David Sterritt, Christian Science Monitor:
"'Pecos Bill'' makes a rip-roaring contrast to 'Superstitions", belting out the tragicomic romance of our hero and Sluefoot Sue with makeshift melodies and broad choreography. There's a touch of sadness to even the most rollicking moments, as Bill wonders why he and his spouse, once celebrated in myth and legend, are now turning to dust in the otherwise-occupied American consciousness. But at the rare moments when things threaten to become just a tad philosophical, the energy and wit of the performers quickly remind us that it's all in fun... In all, a modest but engaging evening."

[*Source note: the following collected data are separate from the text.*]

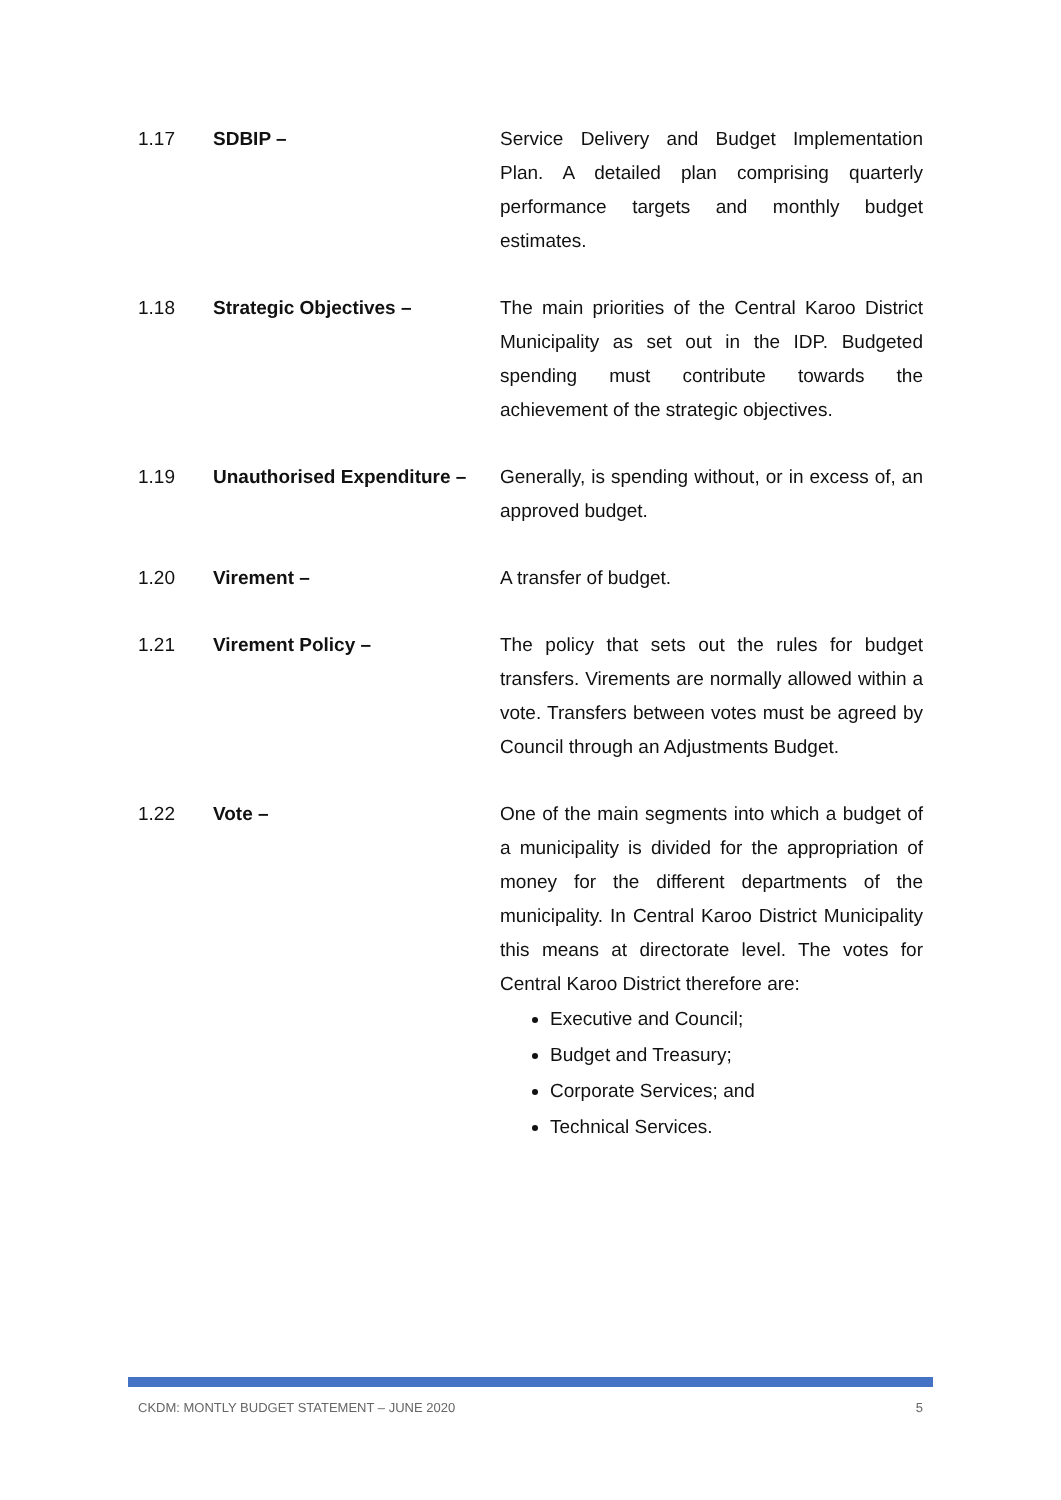1.17 SDBIP – Service Delivery and Budget Implementation Plan. A detailed plan comprising quarterly performance targets and monthly budget estimates.
1.18 Strategic Objectives – The main priorities of the Central Karoo District Municipality as set out in the IDP. Budgeted spending must contribute towards the achievement of the strategic objectives.
1.19 Unauthorised Expenditure –
Generally, is spending without, or in excess of, an approved budget.
1.20 Virement – A transfer of budget.
1.21 Virement Policy – The policy that sets out the rules for budget transfers. Virements are normally allowed within a vote. Transfers between votes must be agreed by Council through an Adjustments Budget.
1.22 Vote – One of the main segments into which a budget of a municipality is divided for the appropriation of money for the different departments of the municipality. In Central Karoo District Municipality this means at directorate level. The votes for Central Karoo District therefore are:
Executive and Council;
Budget and Treasury;
Corporate Services; and
Technical Services.
CKDM: MONTLY BUDGET STATEMENT – JUNE 2020 5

Martin Kihn, Columbia Daily Spectator:
"'Pecos Bill' is a short cowboy rock-opera, about seven years old now. That piece involves a rock band, and Shepard wrote the music himself along with the gorgeous Catherine Stone, who actually joins the band at La Mama. It is the story of Pecos Bill, the very first cowboy, and his dead wife Slue-foot Sue. Luckily, Sue comes back from the grave to sing. It is a sad work, actually, mocking the cowboy mystique, marking the end and failure of the Frontier anchronism."

"In 'Pecos Bill', Mark Petrakis' mustache and smile are assets, for Bill is not a rugged man here, just a clown. With his red shirt, cowboy hat and toy pistols, he is the brilliant last stand of something funny. And O-lan Shepard, all in white, sitting on top of a sleigh-high giant plastic catfish, has enough farce to match her pretty soprano. Perhaps musical farce is an easier medium, but Bill and Sue sing 'Why is we both dyin/On this land/Why is we forsaken,' and the untuned fiddle plays in the background, and the cowboy in me longed to ride the range. The piece was very moving, and surprisingly precise."

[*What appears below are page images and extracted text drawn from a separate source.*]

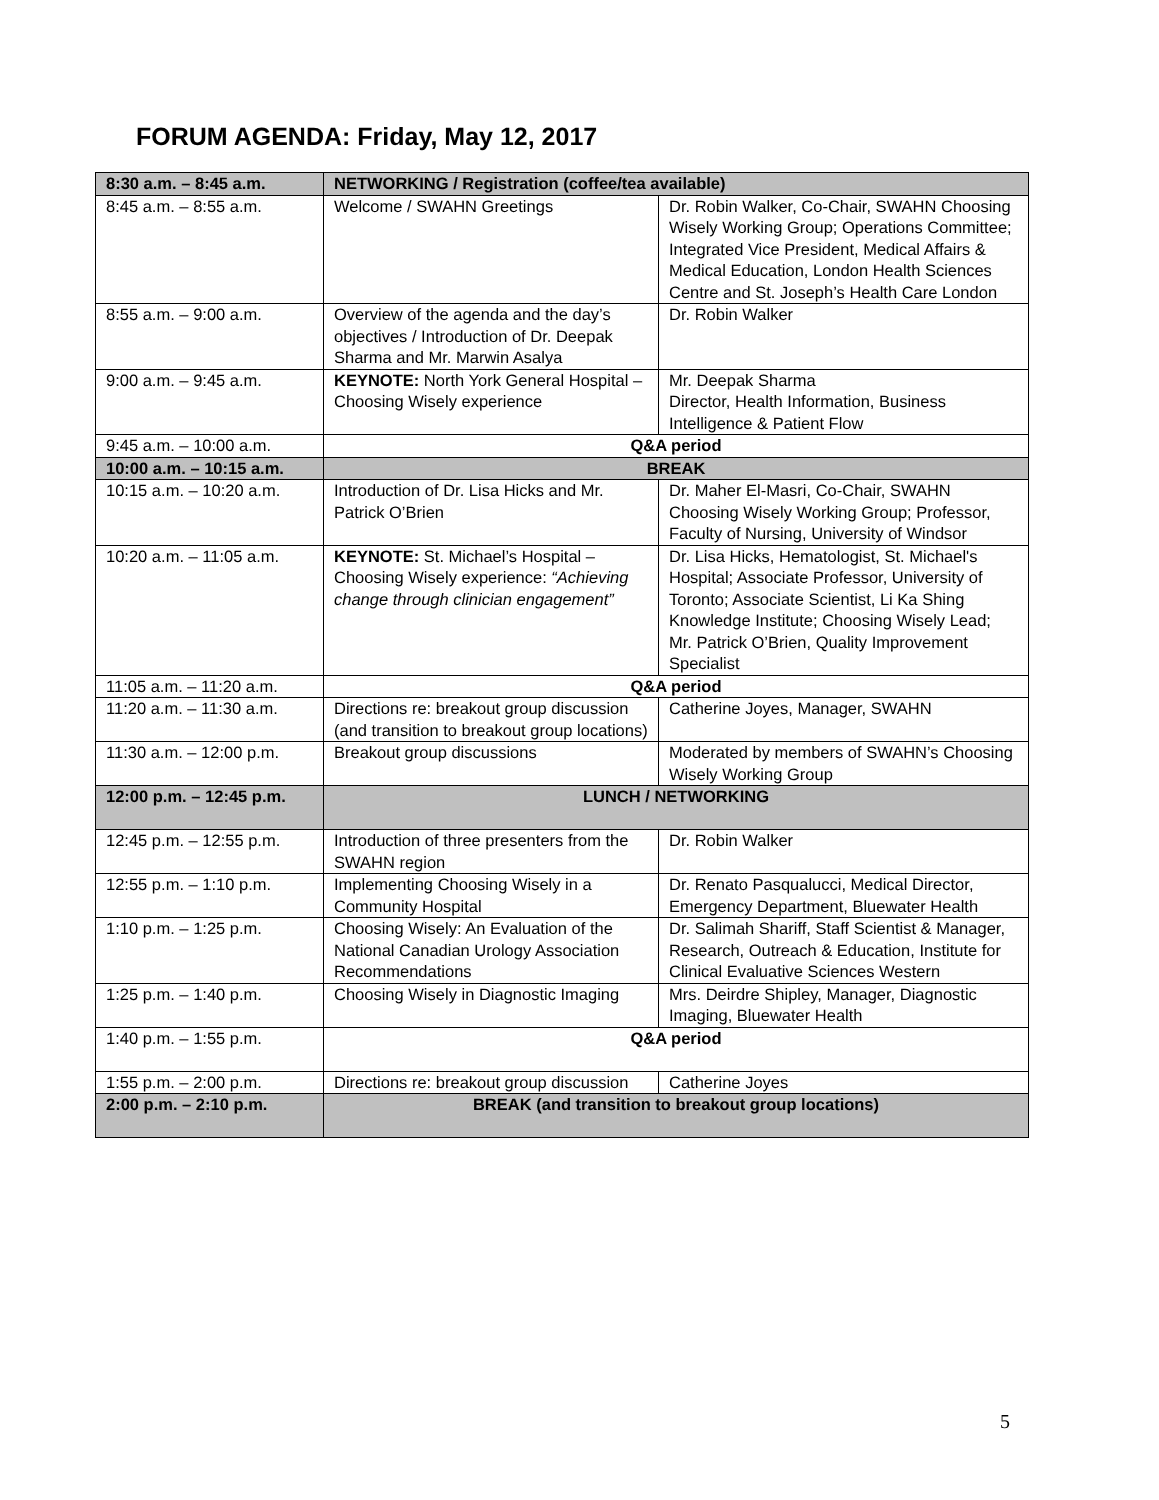FORUM AGENDA: Friday, May 12, 2017
| 8:30 a.m. – 8:45 a.m. | NETWORKING / Registration (coffee/tea available) | |
| 8:45 a.m. – 8:55 a.m. | Welcome / SWAHN Greetings | Dr. Robin Walker, Co-Chair, SWAHN Choosing Wisely Working Group; Operations Committee; Integrated Vice President, Medical Affairs & Medical Education, London Health Sciences Centre and St. Joseph’s Health Care London |
| 8:55 a.m. – 9:00 a.m. | Overview of the agenda and the day’s objectives / Introduction of Dr. Deepak Sharma and Mr. Marwin Asalya | Dr. Robin Walker |
| 9:00 a.m. – 9:45 a.m. | KEYNOTE: North York General Hospital – Choosing Wisely experience | Mr. Deepak Sharma Director, Health Information, Business Intelligence & Patient Flow |
| 9:45 a.m. – 10:00 a.m. | Q&A period | |
| 10:00 a.m. – 10:15 a.m. | BREAK | |
| 10:15 a.m. – 10:20 a.m. | Introduction of Dr. Lisa Hicks and Mr. Patrick O’Brien | Dr. Maher El-Masri, Co-Chair, SWAHN Choosing Wisely Working Group; Professor, Faculty of Nursing, University of Windsor |
| 10:20 a.m. – 11:05 a.m. | KEYNOTE: St. Michael’s Hospital – Choosing Wisely experience: “Achieving change through clinician engagement” | Dr. Lisa Hicks, Hematologist, St. Michael's Hospital; Associate Professor, University of Toronto; Associate Scientist, Li Ka Shing Knowledge Institute; Choosing Wisely Lead; Mr. Patrick O’Brien, Quality Improvement Specialist |
| 11:05 a.m. – 11:20 a.m. | Q&A period | |
| 11:20 a.m. – 11:30 a.m. | Directions re: breakout group discussion (and transition to breakout group locations) | Catherine Joyes, Manager, SWAHN |
| 11:30 a.m. – 12:00 p.m. | Breakout group discussions | Moderated by members of SWAHN’s Choosing Wisely Working Group |
| 12:00 p.m. – 12:45 p.m. | LUNCH / NETWORKING | |
| 12:45 p.m. – 12:55 p.m. | Introduction of three presenters from the SWAHN region | Dr. Robin Walker |
| 12:55 p.m. – 1:10 p.m. | Implementing Choosing Wisely in a Community Hospital | Dr. Renato Pasqualucci, Medical Director, Emergency Department, Bluewater Health |
| 1:10 p.m. – 1:25 p.m. | Choosing Wisely: An Evaluation of the National Canadian Urology Association Recommendations | Dr. Salimah Shariff, Staff Scientist & Manager, Research, Outreach & Education, Institute for Clinical Evaluative Sciences Western |
| 1:25 p.m. – 1:40 p.m. | Choosing Wisely in Diagnostic Imaging | Mrs. Deirdre Shipley, Manager, Diagnostic Imaging, Bluewater Health |
| 1:40 p.m. – 1:55 p.m. | Q&A period | |
| 1:55 p.m. – 2:00 p.m. | Directions re: breakout group discussion | Catherine Joyes |
| 2:00 p.m. – 2:10 p.m. | BREAK (and transition to breakout group locations) | |
5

"The music is very good and the actors always engaging. And there is always Sam Shepard, a man who never had schooling, who is the supreme example of uncalculated talent. He may never turn himself into a Bertot Brecht, but America has him. America will always have him."

1997 Signature Theatre Company Production:

Ben Brantley, NY Times:
"Romain Fruge and Julie Christensen are delicious as Pecos Bill, portrayed by Mr. Fruge with a winning what-happened expression, and Slue-Foot Sue, the bride who bounded to the moon on Bill's wild steed with fatal consequences. The music, an off-center fusion of honky-tonk feistiness and wistful Western ballad, is by Looren Toolajian, and it charmingly matches the double tone of Mr. Shepard's words: part extravagantly silly hyperbole; part bewildered elegy."

Greg Evans, Variety:
"Sung entirely in country-music verse, 'Lament,' first presented at LaMama in 1983, opens with Pecos Bill (Romaine Fruge), in 10-gallon hat, pony-skin chaps and other cartoon-cowboy accouterments, entering the stark stage toting a long, thick rope and yodeling a lonesome cowpoke tune. Soon enough, we see what’s attached to the other end of the rope, a large catfish (on wheels) bearing Bill’s wife, Slue-Foot Sue (Julie Christensen), barefoot and dressed in her tattered, dirty wedding gown."

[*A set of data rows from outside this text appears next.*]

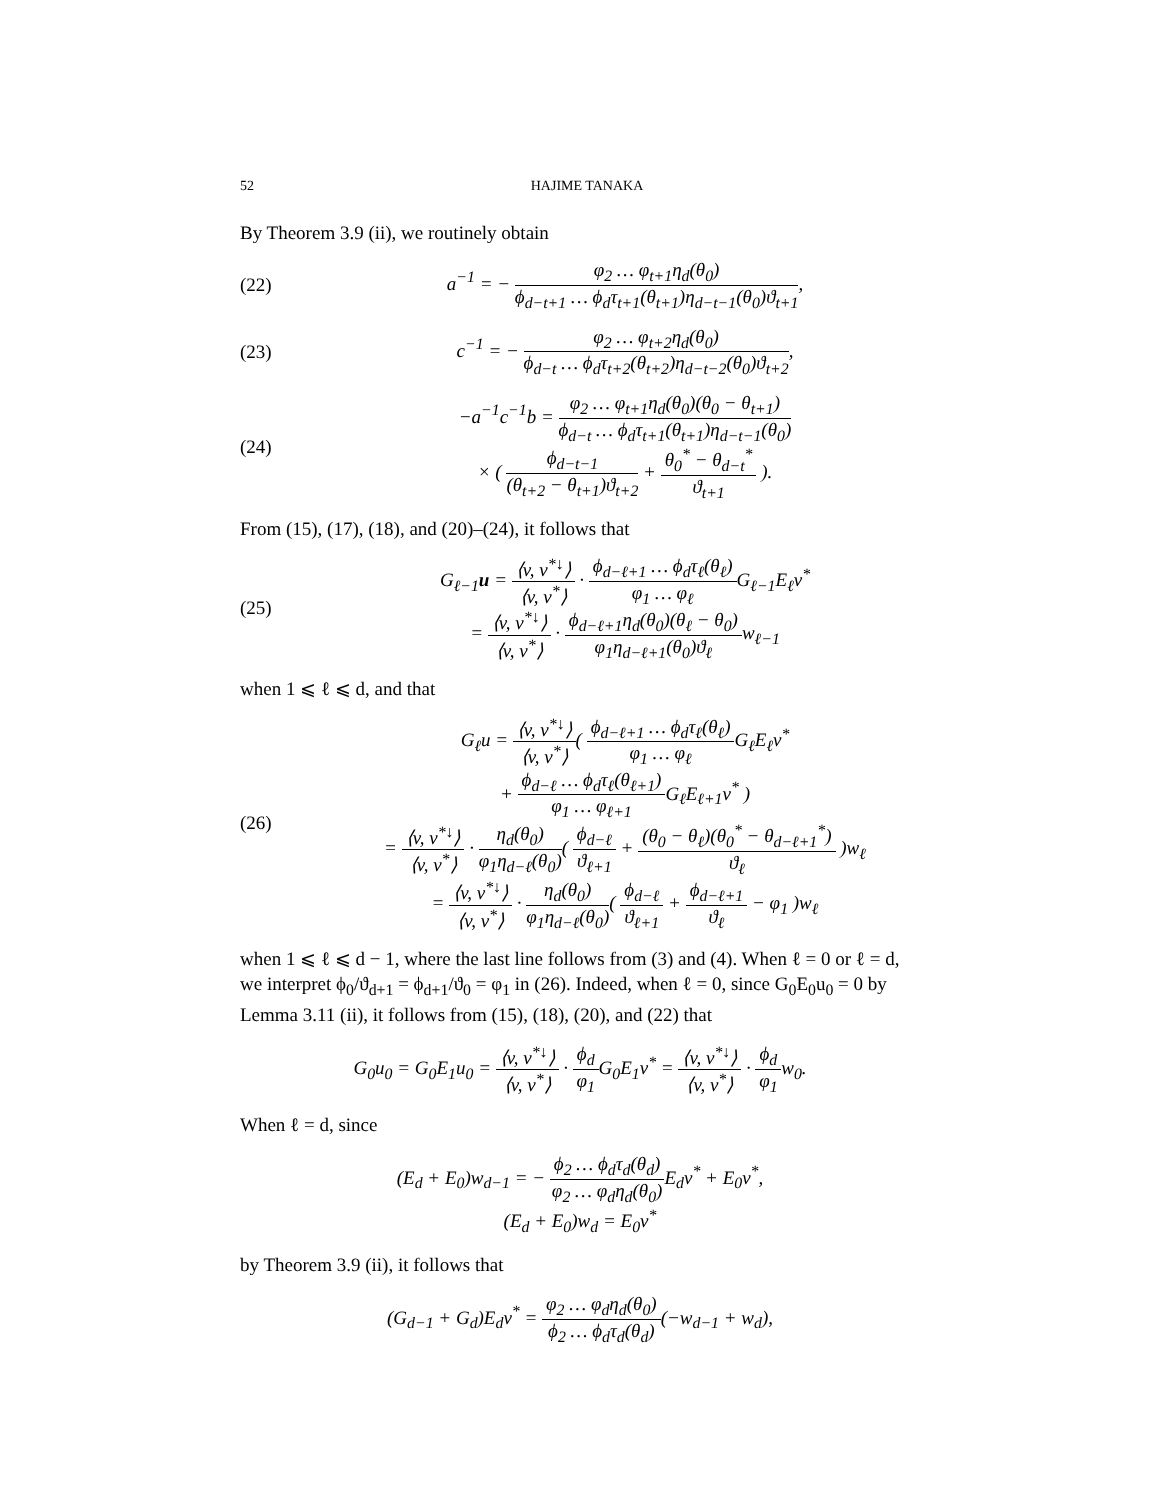52 HAJIME TANAKA
By Theorem 3.9 (ii), we routinely obtain
(22) a<sup>−1</sup> = − φ<sub>2</sub> … φ<sub>t+1</sub>η<sub>d</sub>(θ<sub>0</sub>) ϕ<sub>d−t+1</sub> … ϕ<sub>d</sub>τ<sub>t+1</sub>(θ<sub>t+1</sub>)η<sub>d−t−1</sub>(θ<sub>0</sub>)ϑ<sub>t+1</sub>,
(23) c<sup>−1</sup> = − φ<sub>2</sub> … φ<sub>t+2</sub>η<sub>d</sub>(θ<sub>0</sub>) ϕ<sub>d−t</sub> … ϕ<sub>d</sub>τ<sub>t+2</sub>(θ<sub>t+2</sub>)η<sub>d−t−2</sub>(θ<sub>0</sub>)ϑ<sub>t+2</sub>,
(24) −a<sup>−1</sup>c<sup>−1</sup>b = φ<sub>2</sub> … φ<sub>t+1</sub>η<sub>d</sub>(θ<sub>0</sub>)(θ<sub>0</sub> − θ<sub>t+1</sub>) ϕ<sub>d−t</sub> … ϕ<sub>d</sub>τ<sub>t+1</sub>(θ<sub>t+1</sub>)η<sub>d−t−1</sub>(θ<sub>0</sub>)
× ( ϕ<sub>d−t−1</sub> (θ<sub>t+2</sub> − θ<sub>t+1</sub>)ϑ<sub>t+2</sub> + θ<sub>0</sub><sup>*</sup> − θ<sub>d−t</sub><sup>*</sup> ϑ<sub>t+1</sub> ).
From (15), (17), (18), and (20)–(24), it follows that
(25) G<sub>ℓ−1</sub>u = ⟨v, v<sup>*↓</sup>⟩ ⟨v, v<sup>*</sup>⟩ · ϕ<sub>d−ℓ+1</sub> … ϕ<sub>d</sub>τ<sub>ℓ</sub>(θ<sub>ℓ</sub>) φ<sub>1</sub> … φ<sub>ℓ</sub> G<sub>ℓ−1</sub>E<sub>ℓ</sub>v<sup>*</sup>
= ⟨v, v<sup>*↓</sup>⟩ ⟨v, v<sup>*</sup>⟩ · ϕ<sub>d−ℓ+1</sub>η<sub>d</sub>(θ<sub>0</sub>)(θ<sub>ℓ</sub> − θ<sub>0</sub>) φ<sub>1</sub>η<sub>d−ℓ+1</sub>(θ<sub>0</sub>)ϑ<sub>ℓ</sub>w<sub>ℓ−1</sub>
when 1 ⩽ ℓ ⩽ d, and that
(26) G<sub>ℓ</sub>u = ⟨v, v<sup>*↓</sup>⟩ ⟨v, v<sup>*</sup>⟩( ϕ<sub>d−ℓ+1</sub> … ϕ<sub>d</sub>τ<sub>ℓ</sub>(θ<sub>ℓ</sub>) φ<sub>1</sub> … φ<sub>ℓ</sub> G<sub>ℓ</sub>E<sub>ℓ</sub>v<sup>*</sup>
+ ϕ<sub>d−ℓ</sub> … ϕ<sub>d</sub>τ<sub>ℓ</sub>(θ<sub>ℓ+1</sub>) φ<sub>1</sub> … φ<sub>ℓ+1</sub> G<sub>ℓ</sub>E<sub>ℓ+1</sub>v<sup>*</sup> )
= ⟨v, v<sup>*↓</sup>⟩ ⟨v, v<sup>*</sup>⟩ · η<sub>d</sub>(θ<sub>0</sub>) φ<sub>1</sub>η<sub>d−ℓ</sub>(θ<sub>0</sub>)( ϕ<sub>d−ℓ</sub> ϑ<sub>ℓ+1</sub> + (θ<sub>0</sub> − θ<sub>ℓ</sub>)(θ<sub>0</sub><sup>*</sup> − θ<sub>d−ℓ+1</sub><sup>*</sup>) ϑ<sub>ℓ</sub> )w<sub>ℓ</sub>
= ⟨v, v<sup>*↓</sup>⟩ ⟨v, v<sup>*</sup>⟩ · η<sub>d</sub>(θ<sub>0</sub>) φ<sub>1</sub>η<sub>d−ℓ</sub>(θ<sub>0</sub>)( ϕ<sub>d−ℓ</sub> ϑ<sub>ℓ+1</sub> + ϕ<sub>d−ℓ+1</sub> ϑ<sub>ℓ</sub> − φ<sub>1</sub> )w<sub>ℓ</sub>
when 1 ⩽ ℓ ⩽ d − 1, where the last line follows from (3) and (4). When ℓ = 0 or ℓ = d, we interpret ϕ<sub>0</sub>/ϑ<sub>d+1</sub> = ϕ<sub>d+1</sub>/ϑ<sub>0</sub> = φ<sub>1</sub> in (26). Indeed, when ℓ = 0, since G<sub>0</sub>E<sub>0</sub>u<sub>0</sub> = 0 by Lemma 3.11 (ii), it follows from (15), (18), (20), and (22) that
G<sub>0</sub>u<sub>0</sub> = G<sub>0</sub>E<sub>1</sub>u<sub>0</sub> = ⟨v, v<sup>*↓</sup>⟩ ⟨v, v<sup>*</sup>⟩ · ϕ<sub>d</sub> φ<sub>1</sub> G<sub>0</sub>E<sub>1</sub>v<sup>*</sup> = ⟨v, v<sup>*↓</sup>⟩ ⟨v, v<sup>*</sup>⟩ · ϕ<sub>d</sub> φ<sub>1</sub>w<sub>0</sub>.
When ℓ = d, since
(E<sub>d</sub> + E<sub>0</sub>)w<sub>d−1</sub> = − ϕ<sub>2</sub> … ϕ<sub>d</sub>τ<sub>d</sub>(θ<sub>d</sub>) φ<sub>2</sub> … φ<sub>d</sub>η<sub>d</sub>(θ<sub>0</sub>) E<sub>d</sub>v<sup>*</sup> + E<sub>0</sub>v<sup>*</sup>,
(E<sub>d</sub> + E<sub>0</sub>)w<sub>d</sub> = E<sub>0</sub>v<sup>*</sup>
by Theorem 3.9 (ii), it follows that
(G<sub>d−1</sub> + G<sub>d</sub>)E<sub>d</sub>v<sup>*</sup> = φ<sub>2</sub> … φ<sub>d</sub>η<sub>d</sub>(θ<sub>0</sub>) ϕ<sub>2</sub> … ϕ<sub>d</sub>τ<sub>d</sub>(θ<sub>d</sub>)(−w<sub>d−1</sub> + w<sub>d</sub>),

"The basics of the old legend are told in song. Bill, who dug the Grand Canyon with his bare hands, fell in love with the catfish-riding Sue only to kill her on their wedding day. He did it for love: When Sue was thrown from Bill’s bronco, she bounced back and forth between the moon and Earth for days, Bill finally shooting her so she wouldn’t starve to death."

"That grim myth is infused with dark humor and even pathos by Shepard, who uses its outline to comment on the nature of love, legacy and outliving your time... As comic, even silly, as his characters look riding catfish and waltzing around in dime-store Western gear, Shepard grounds this mini-musical in his stark, simple poetry... With music by Loren Toolajian that glides from cowboy yodel to barrelhouse blues and back again, 'Lament' benefits from two good performances and just the right mournful mood from director Darrell Larson."